▸ Task prompt:
Check every line of the entries that follow, and copy the ones containing "Rodríguez".

--- Data shown ---

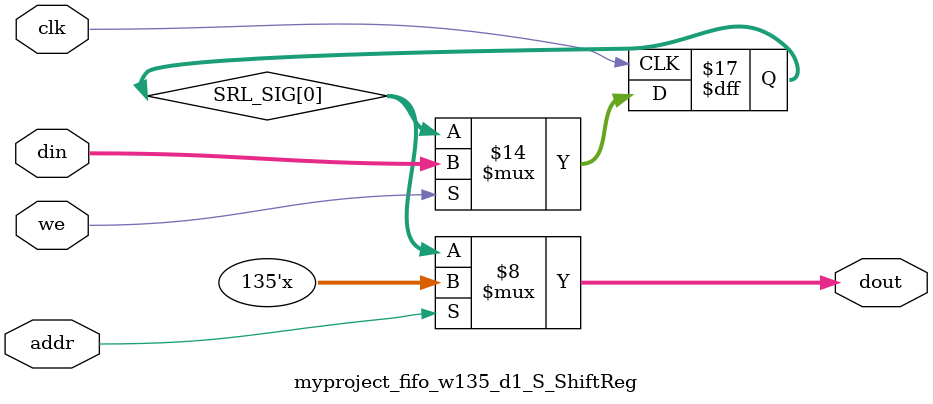
<source format=v>

`timescale 1ns/1ps

module myproject_fifo_w135_d1_S
#(parameter
    MEM_STYLE    = "shiftReg",
    DATA_WIDTH   = 135,
    ADDR_WIDTH   = 1,
    DEPTH        = 1)
(
    // system signal
    input  wire                  clk,
    input  wire                  reset,

    // write
    output wire                  if_full_n,
    input  wire                  if_write_ce,
    input  wire                  if_write,
    input  wire [DATA_WIDTH-1:0] if_din,
    
    // read 
    output wire [ADDR_WIDTH:0]   if_num_data_valid, // for FRP
    output wire [ADDR_WIDTH:0]   if_fifo_cap,       // for FRP

    output wire                  if_empty_n,
    input  wire                  if_read_ce,
    input  wire                  if_read,
    output wire [DATA_WIDTH-1:0] if_dout
);
//------------------------Parameter----------------------
localparam 
    SRL_DEPTH    = DEPTH,
    SRL_AWIDTH   = ADDR_WIDTH;
//------------------------Local signal-------------------
    reg  [SRL_AWIDTH-1:0] addr;
    wire                  push;
    wire                  pop;
    reg  [SRL_AWIDTH:0]   mOutPtr;
    reg                   empty_n = 1'b0;
    reg                   full_n = 1'b1; 

//------------------------Instantiation------------------
    myproject_fifo_w135_d1_S_ShiftReg 
    #(  .DATA_WIDTH (DATA_WIDTH),
        .ADDR_WIDTH (SRL_AWIDTH),
        .DEPTH      (SRL_DEPTH))
    U_myproject_fifo_w135_d1_S_ShiftReg (
        .clk        (clk),
        .we         (push),
        .addr       (addr),
        .din        (if_din),
        .dout       (if_dout)
    );
//------------------------Task and function--------------

//------------------------Body---------------------------
    // num_data_valid 
    assign if_num_data_valid = mOutPtr;
    assign if_fifo_cap       = DEPTH;

    // almost full/empty 

    // program full/empty 

    assign if_full_n  = full_n; 
    assign if_empty_n = empty_n;

    assign push       = full_n & if_write_ce & if_write;
    assign pop        = empty_n & if_read_ce & if_read;

    // addr
    always @(posedge clk) begin
        if (reset)
            addr <= {SRL_AWIDTH{1'b0}};
        else if (push & ~pop && empty_n)
            addr <= addr + 1'b1;
        else if (~push & pop && (mOutPtr != 1))
            addr <= addr - 1'b1;
    end

    // mOutPtr
    always @(posedge clk) begin
        if (reset)
            mOutPtr <= {SRL_AWIDTH+1{1'b0}};
        else if (push & ~pop)
            mOutPtr <= mOutPtr + 1'b1;
        else if (~push & pop)
            mOutPtr <= mOutPtr - 1'b1;
    end

    // full_n
    always @(posedge clk) begin
        if (reset)
            full_n <= 1'b1;
        else if ((push & ~pop) && (mOutPtr == DEPTH - 1))
            full_n <= 1'b0;
        else if (~push & pop)
            full_n <= 1'b1;
    end

    // empty_n
    always @(posedge clk) begin
        if (reset)
            empty_n <= 1'b0;
        else if (push & ~pop)
            empty_n <= 1'b1;
        else if ((~push & pop) && (mOutPtr == 1))
            empty_n <= 1'b0;
    end

    // almost_full_n 

    // almost_empty_n 

    // prog_full_n 
 
    // prog_empty_n 

endmodule  


module myproject_fifo_w135_d1_S_ShiftReg
#(parameter
    DATA_WIDTH  = 135,
    ADDR_WIDTH  = 1,
    DEPTH       = 1)
(
    input  wire                  clk,
    input  wire                  we,
    input  wire [ADDR_WIDTH-1:0] addr,
    input  wire [DATA_WIDTH-1:0] din,
    output wire [DATA_WIDTH-1:0] dout
);

    reg [DATA_WIDTH-1:0] SRL_SIG [0:DEPTH-1];
    integer i;

    always @(posedge clk) begin
        if (we) begin
            for (i=0; i<DEPTH-1; i=i+1)
                SRL_SIG[i+1] <= SRL_SIG[i];
            SRL_SIG[0] <= din;
        end
    end

    assign dout = SRL_SIG[addr];

endmodule
</source>
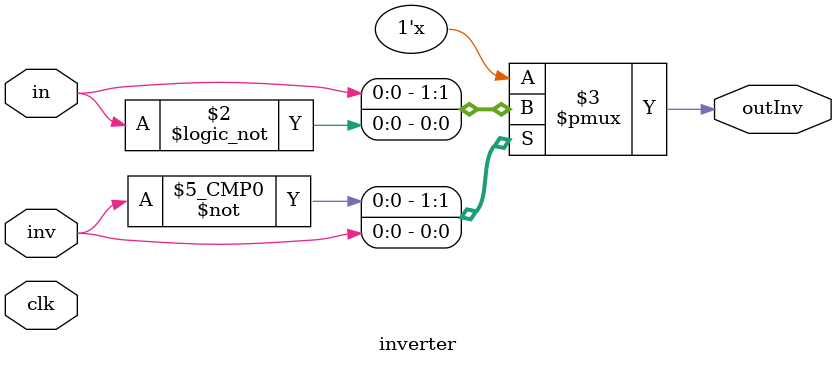
<source format=v>
/* Module of inverter
   Programmed by: Lianne Sánchez Rodríguez
   Phase 3 
   Professor: Nestor Rodríguez 
*/
module inverter(output reg outInv, input inv, input in, input clk);
	
	always @(inv,in)
		begin
			case(inv)
				1'b0:	outInv = in; 
				1'b1:	outInv = !in;
			endcase // inv
		end
endmodule


// module invert; 
// 	// Inputs of ALU
// 	wire out;
// 	reg inv;
// 	reg in;
// 	reg clk = 0;

// 	//test duration
// 	parameter stop_time = 1090;

// 	inverter invertion(out, in, inv, clk);
// 	initial #stop_time $finish;

// 	initial begin

// 	//ADD
// 	#0 inv = 1'b0; in = 1'b1; 
// 	#20 inv = 1'b1; in = 1'b1; 
// 	#40 inv = 1'b0; in = 1'b0; 
// 	#60 inv = 1'b1; in = 1'b0; 
// 	//ADDcc

// 	end
// 	initial begin
// 		repeat (500) begin
// 			#10 clk = ~clk;
// 		end
// 	end
// 	initial begin
// 		$display ("\n\n\tInverted Result\t\tinv\twhatTo\t");
// 		$display ("%0d\t\t%b\t\t%b\t%b", $time, out, inv, in);
// 	end
	
// endmodule

</source>
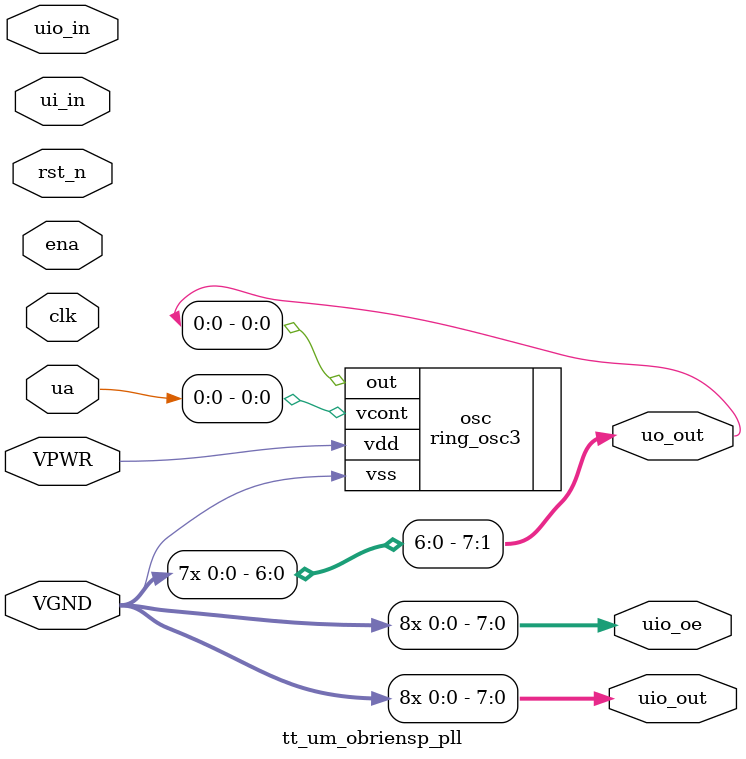
<source format=v>
/*
 * Copyright (c) 2024 Sean Patrick O'Brien
 * SPDX-License-Identifier: Apache-2.0
 */

`default_nettype none

module tt_um_obriensp_pll (
    input  wire       VGND,
    input  wire       VPWR,
    input  wire [7:0] ui_in,    // Dedicated inputs
    output wire [7:0] uo_out,   // Dedicated outputs
    input  wire [7:0] uio_in,   // IOs: Input path
    output wire [7:0] uio_out,  // IOs: Output path
    output wire [7:0] uio_oe,   // IOs: Enable path (active high: 0=input, 1=output)
    inout  wire [7:0] ua,       // Analog pins, only ua[5:0] can be used
    input  wire       ena,      // always 1 when the design is powered, so you can ignore it
    input  wire       clk,      // clock
    input  wire       rst_n     // reset_n - low to reset
);

ring_osc3 osc(
    .vdd(VPWR),
    .vss(VGND),
    .vcont(ua[0]),
    .out(uo_out[0])
);

assign uo_out[1]  = VGND;
assign uo_out[2]  = VGND;
assign uo_out[3]  = VGND;
assign uo_out[4]  = VGND;
assign uo_out[5]  = VGND;
assign uo_out[6]  = VGND;
assign uo_out[7]  = VGND;

assign uio_out[0] = VGND;
assign uio_out[1] = VGND;
assign uio_out[2] = VGND;
assign uio_out[3] = VGND;
assign uio_out[4] = VGND;
assign uio_out[5] = VGND;
assign uio_out[6] = VGND;
assign uio_out[7] = VGND;

assign uio_oe[0]  = VGND;
assign uio_oe[1]  = VGND;
assign uio_oe[2]  = VGND;
assign uio_oe[3]  = VGND;
assign uio_oe[4]  = VGND;
assign uio_oe[5]  = VGND;
assign uio_oe[6]  = VGND;
assign uio_oe[7]  = VGND;

endmodule

</source>
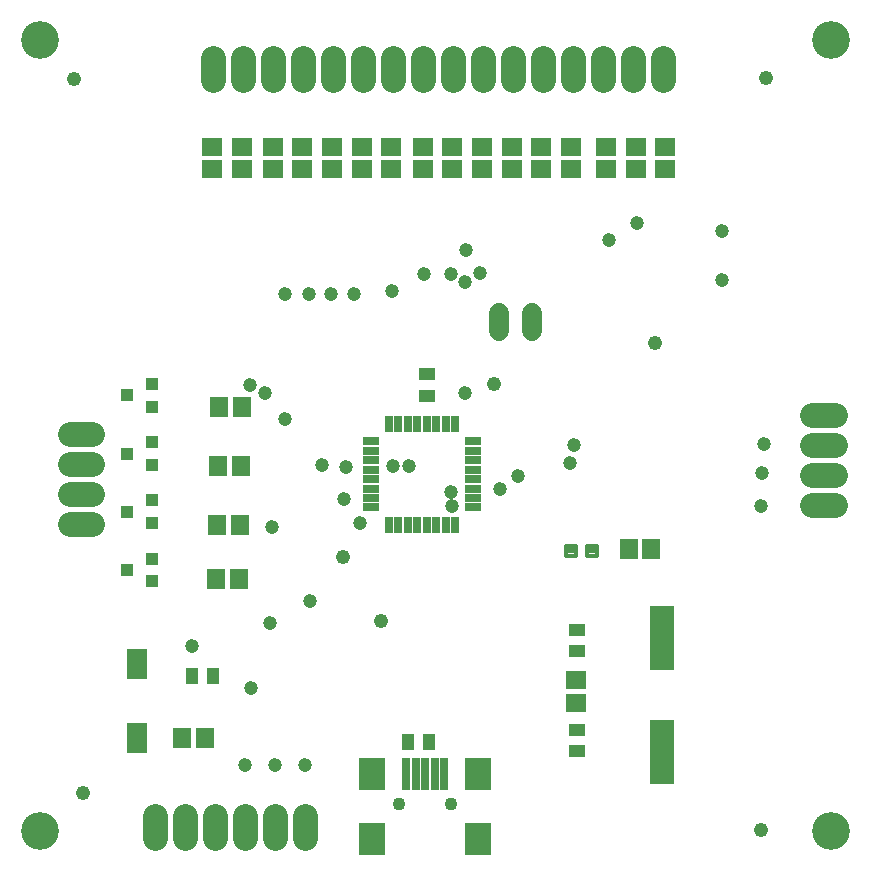
<source format=gts>
G75*
%MOIN*%
%OFA0B0*%
%FSLAX25Y25*%
%IPPOS*%
%LPD*%
%AMOC8*
5,1,8,0,0,1.08239X$1,22.5*
%
%ADD10C,0.12611*%
%ADD11R,0.03950X0.05524*%
%ADD12R,0.05524X0.03950*%
%ADD13C,0.01421*%
%ADD14C,0.08200*%
%ADD15R,0.02769X0.10643*%
%ADD16R,0.08674X0.10643*%
%ADD17C,0.04343*%
%ADD18C,0.06800*%
%ADD19R,0.04343X0.03950*%
%ADD20R,0.06706X0.05918*%
%ADD21R,0.05918X0.06706*%
%ADD22R,0.07099X0.09855*%
%ADD23R,0.03000X0.05800*%
%ADD24R,0.05800X0.03000*%
%ADD25R,0.08400X0.21800*%
%ADD26C,0.04762*%
%ADD27C,0.04700*%
D10*
X0024528Y0020985D03*
X0288308Y0020985D03*
X0288308Y0284765D03*
X0024528Y0284765D03*
D11*
X0075355Y0072835D03*
X0082442Y0072835D03*
X0147245Y0050631D03*
X0154331Y0050631D03*
D12*
X0203544Y0047599D03*
X0203544Y0054686D03*
X0203780Y0081024D03*
X0203780Y0088111D03*
X0153544Y0166182D03*
X0153544Y0173269D03*
D13*
X0203245Y0116186D02*
X0203245Y0112870D01*
X0199929Y0112870D01*
X0199929Y0116186D01*
X0203245Y0116186D01*
X0203245Y0114290D02*
X0199929Y0114290D01*
X0199929Y0115710D02*
X0203245Y0115710D01*
X0210151Y0116186D02*
X0210151Y0112870D01*
X0206835Y0112870D01*
X0206835Y0116186D01*
X0210151Y0116186D01*
X0210151Y0114290D02*
X0206835Y0114290D01*
X0206835Y0115710D02*
X0210151Y0115710D01*
D14*
X0282128Y0129765D02*
X0289528Y0129765D01*
X0289528Y0139765D02*
X0282128Y0139765D01*
X0282128Y0149765D02*
X0289528Y0149765D01*
X0289528Y0159765D02*
X0282128Y0159765D01*
X0232245Y0271261D02*
X0232245Y0278661D01*
X0222245Y0278661D02*
X0222245Y0271261D01*
X0212245Y0271261D02*
X0212245Y0278661D01*
X0202245Y0278661D02*
X0202245Y0271261D01*
X0192245Y0271261D02*
X0192245Y0278661D01*
X0182245Y0278661D02*
X0182245Y0271261D01*
X0172245Y0271261D02*
X0172245Y0278661D01*
X0162245Y0278661D02*
X0162245Y0271261D01*
X0152245Y0271261D02*
X0152245Y0278661D01*
X0142245Y0278661D02*
X0142245Y0271261D01*
X0132245Y0271261D02*
X0132245Y0278661D01*
X0122245Y0278661D02*
X0122245Y0271261D01*
X0112245Y0271261D02*
X0112245Y0278661D01*
X0102245Y0278661D02*
X0102245Y0271261D01*
X0092245Y0271261D02*
X0092245Y0278661D01*
X0082245Y0278661D02*
X0082245Y0271261D01*
X0042008Y0153347D02*
X0034608Y0153347D01*
X0034608Y0143347D02*
X0042008Y0143347D01*
X0042008Y0133347D02*
X0034608Y0133347D01*
X0034608Y0123347D02*
X0042008Y0123347D01*
X0062875Y0026142D02*
X0062875Y0018742D01*
X0072875Y0018742D02*
X0072875Y0026142D01*
X0082875Y0026142D02*
X0082875Y0018742D01*
X0092875Y0018742D02*
X0092875Y0026142D01*
X0102875Y0026142D02*
X0102875Y0018742D01*
X0112875Y0018742D02*
X0112875Y0026142D01*
D15*
X0146772Y0040001D03*
X0149922Y0040001D03*
X0153072Y0040001D03*
X0156221Y0040001D03*
X0159371Y0040001D03*
D16*
X0170788Y0040001D03*
X0170788Y0018347D03*
X0135355Y0018347D03*
X0135355Y0040001D03*
D17*
X0144410Y0030158D03*
X0161733Y0030158D03*
D18*
X0177729Y0187670D02*
X0177729Y0193670D01*
X0188729Y0193670D02*
X0188729Y0187670D01*
D19*
X0061812Y0170001D03*
X0061812Y0162520D03*
X0053544Y0166261D03*
X0061812Y0150631D03*
X0061812Y0143150D03*
X0053544Y0146891D03*
X0061812Y0131261D03*
X0061812Y0123780D03*
X0053544Y0127520D03*
X0061812Y0111891D03*
X0061812Y0104410D03*
X0053544Y0108150D03*
D20*
X0082009Y0241654D03*
X0082009Y0249135D03*
X0091851Y0249135D03*
X0091851Y0241654D03*
X0102284Y0241654D03*
X0102284Y0249135D03*
X0112127Y0249135D03*
X0112127Y0241654D03*
X0121969Y0241654D03*
X0121969Y0249135D03*
X0131812Y0249135D03*
X0131812Y0241654D03*
X0141654Y0241654D03*
X0141654Y0249135D03*
X0152284Y0249135D03*
X0152284Y0241654D03*
X0162127Y0241654D03*
X0162127Y0249135D03*
X0171969Y0249135D03*
X0171969Y0241654D03*
X0181812Y0241654D03*
X0181812Y0249135D03*
X0191654Y0249135D03*
X0191654Y0241654D03*
X0201497Y0241654D03*
X0201497Y0249135D03*
X0213308Y0249135D03*
X0213308Y0241654D03*
X0223150Y0241654D03*
X0223150Y0249135D03*
X0232993Y0249135D03*
X0232993Y0241654D03*
X0203269Y0071379D03*
X0203269Y0063898D03*
D21*
X0220906Y0115080D03*
X0228387Y0115080D03*
X0091221Y0122954D03*
X0083741Y0122954D03*
X0083426Y0105237D03*
X0090906Y0105237D03*
X0091536Y0142639D03*
X0084056Y0142639D03*
X0084371Y0162324D03*
X0091851Y0162324D03*
X0079568Y0052087D03*
X0072087Y0052087D03*
D22*
X0057009Y0051930D03*
X0057009Y0076733D03*
D23*
X0140985Y0123061D03*
X0144135Y0123061D03*
X0147284Y0123061D03*
X0150434Y0123061D03*
X0153583Y0123061D03*
X0156733Y0123061D03*
X0159883Y0123061D03*
X0163032Y0123061D03*
X0163032Y0156861D03*
X0159883Y0156861D03*
X0156733Y0156861D03*
X0153583Y0156861D03*
X0150434Y0156861D03*
X0147284Y0156861D03*
X0144135Y0156861D03*
X0140985Y0156861D03*
D24*
X0135109Y0150985D03*
X0135109Y0147835D03*
X0135109Y0144686D03*
X0135109Y0141536D03*
X0135109Y0138387D03*
X0135109Y0135237D03*
X0135109Y0132087D03*
X0135109Y0128938D03*
X0168909Y0128938D03*
X0168909Y0132087D03*
X0168909Y0135237D03*
X0168909Y0138387D03*
X0168909Y0141536D03*
X0168909Y0144686D03*
X0168909Y0147835D03*
X0168909Y0150985D03*
D25*
X0231930Y0085418D03*
X0231930Y0047418D03*
D26*
X0265080Y0021379D03*
X0138308Y0091064D03*
X0125709Y0112324D03*
X0176103Y0170198D03*
X0229646Y0183583D03*
X0266654Y0272166D03*
X0035946Y0271772D03*
X0039095Y0033583D03*
D27*
X0093032Y0043032D03*
X0102875Y0043032D03*
X0113111Y0043032D03*
X0095001Y0068623D03*
X0075316Y0082796D03*
X0101300Y0090276D03*
X0114686Y0097757D03*
X0102087Y0122560D03*
X0118623Y0143032D03*
X0126497Y0142245D03*
X0126103Y0131615D03*
X0131221Y0123741D03*
X0142245Y0142639D03*
X0147757Y0142639D03*
X0161536Y0133977D03*
X0161930Y0129253D03*
X0178072Y0135158D03*
X0183977Y0139489D03*
X0201300Y0143820D03*
X0202481Y0149725D03*
X0166261Y0167048D03*
X0141851Y0200906D03*
X0152481Y0206812D03*
X0161536Y0206812D03*
X0166261Y0204056D03*
X0171379Y0207206D03*
X0166654Y0214686D03*
X0129253Y0200119D03*
X0121772Y0200119D03*
X0114292Y0200119D03*
X0106418Y0200119D03*
X0094607Y0169804D03*
X0099725Y0167048D03*
X0106418Y0158387D03*
X0214292Y0218229D03*
X0223741Y0223741D03*
X0252087Y0220985D03*
X0252087Y0204843D03*
X0265867Y0150119D03*
X0265473Y0140276D03*
X0265080Y0129253D03*
M02*

</source>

---

▸ Completed task:
   Programmed by: Lianne Sánchez Rodríguez
   Professor: Nestor Rodríguez 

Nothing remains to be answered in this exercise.